White washed cinderblock walls climb three stories up. Hanging above us a green glow hovers from the fluorescent light, static and artificial. Nothing good ever came from a tube suspended in mid air. A shiny gym floor squeaks with the sound of rubber soles running back and forth across the boards.
It’s all so drab. So lackluster. So manmade. And yet we are lucky to have this place. In a land where the alternative is a harsh, wintry environment six months out of the year, a big warm room to let them run is nothing to take for granted. But today the room itself has this longing filling the air. Everything from the lighting, to the walls, to the shoes made across the Pacific Ocean seem cold and imperfect. It’s all this feeble attempt to make something nice from this crude world. Something to soften its blow. And it’s excentuated by the only good thing in it: the boys.
My son races around the gym, weaving and dodging, trying to outrun his friend who is chasing him in a friendly game of tag. He is six–almost seven–and his friend just a bit older. Watching two school-aged boys play tag is really a site to behold. Incredible, actually.
Their legs pump up and down, blood flowing swiftly to the long fibers that connect their muscles together and animate their movements. Their chests expand, heaving and broadening, a miniature image of how they will look in just a few short years. They are agile, quick, and full of life. Breath. But perhaps most beautiful is the smile on their winded faces. They know no limits, no care. Their world is complete for a moment because they are doing everything they were made to do. Running from one place to another, they look as if any moment they will just lift off the ground and go chase each other around the moon. For a fraction in time there is no limit to their world; nothing holding them back from everything they are suppose to be. In here, in this cold, manmade cage, it is so plain to me how captive they are.
This may be the only world they know, but it is starkly obvious to me that this is not their home.

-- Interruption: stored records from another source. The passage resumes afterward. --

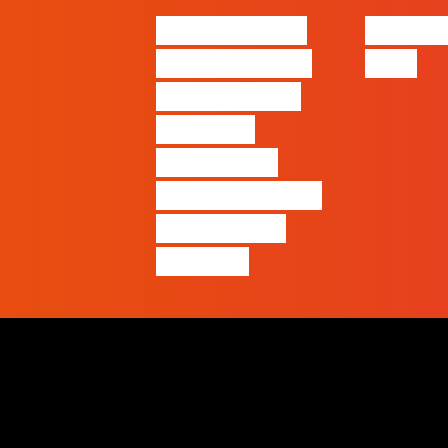
Nova parceria
#FLAGjo
com a AI Certs
2026
para reforçar
oferta de
formação e
certificação em
Inteligência
Artificial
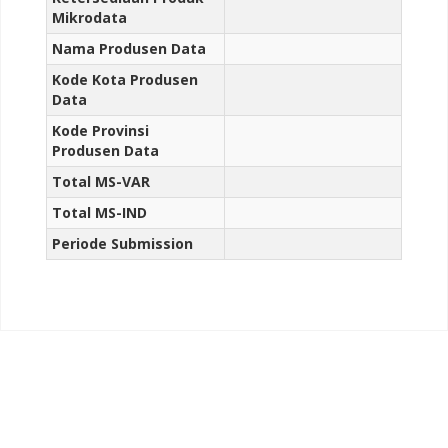
Mikrodata
Nama Produsen Data
Kode Kota Produsen
Data
Kode Provinsi
Produsen Data
Total MS-VAR
Total MS-IND
Periode Submission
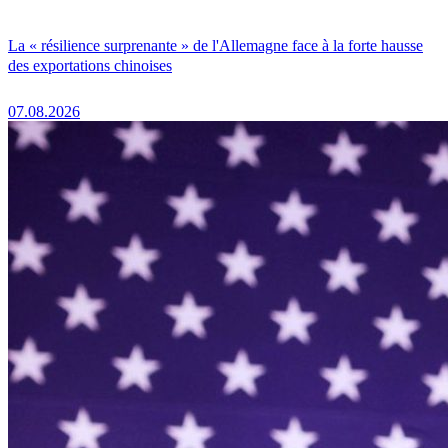
La « résilience surprenante » de l'Allemagne face à la forte hausse
des exportations chinoises
07.08.2026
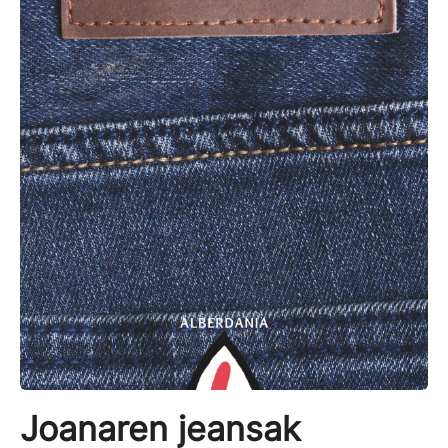
Joanaren jeansak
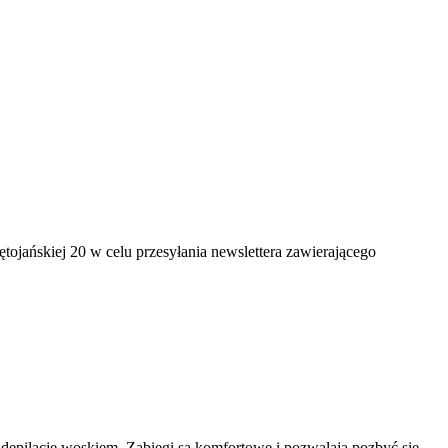
jańskiej 20 w celu przesyłania newslettera zawierającego
ną depilację woskiem. Zabiegi są komfortowe i pozwalają pozbyć się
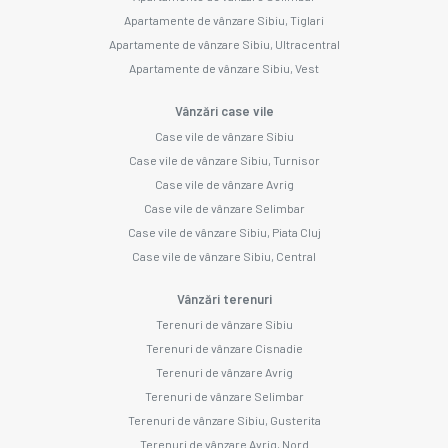
Apartamente de vânzare Sibiu, Tiglari
Apartamente de vânzare Sibiu, Ultracentral
Apartamente de vânzare Sibiu, Vest
Vânzări case vile
Case vile de vânzare Sibiu
Case vile de vânzare Sibiu, Turnisor
Case vile de vânzare Avrig
Case vile de vânzare Selimbar
Case vile de vânzare Sibiu, Piata Cluj
Case vile de vânzare Sibiu, Central
Vânzări terenuri
Terenuri de vânzare Sibiu
Terenuri de vânzare Cisnadie
Terenuri de vânzare Avrig
Terenuri de vânzare Selimbar
Terenuri de vânzare Sibiu, Gusterita
Terenuri de vânzare Avrig, Nord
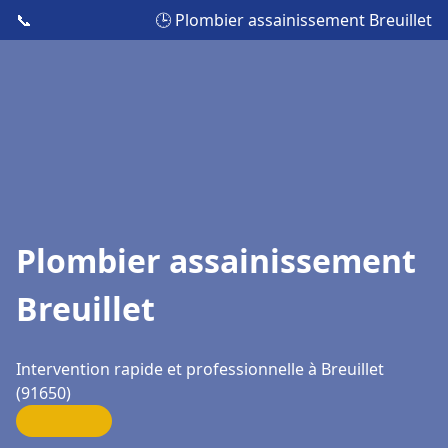
📞
🕒 Plombier assainissement Breuillet
Plombier assainissement
Breuillet
Intervention rapide et professionnelle à Breuillet
(91650)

Later, I watch my princess gallop around the room. She dodges the furniture, giving a whinny here and a neigh there, as she rounds the corner by the dining room table. It’s a daily occurnace, her pretending to be a horse. We indulge her terribly, playing along and calling her “Sparkling Lights,” her splendid pony name. I’ll often feed her carrots by hand, or pretend to brush her sleek coat. I wrap scarves around her middle, a make-shift saddle to add to her delight. After all, how many years of your life do you really get away with fully believing you are such a majestic creature? She prances by, toffee hair floating behind her like a beautiful sun-kissed mane. “Good girl. Easy girl. You’re a beautiful horse, Sparkling Lights,” I soothe. That night I tuck her into her little bed and sing a song of horses running free, and tell her to dream of the day He comes back, riding on His white horse, ready for her to go riding with Him. Her eyes glass over and she says she can’t wait.
And for the second time that day, I see again how inadequate this place is and how exiled we are.
These precious stones of mine are brilliant. They are shining beacons in a world of bitterness, injustice, and cruelty. And for now–thankfully–they do not know much of those things. And until that day comes, they are my evidence of hope. They remind me how someday the Restoration will come, and our home will be a paradise. Our bodies will not break down, never decompose. Our joy will be complete, perfected in being everything we want to be. In everything we are made to be: completely and uniquely human. Royalty. Sons and daughters of the King, reigning and ruling in our real home.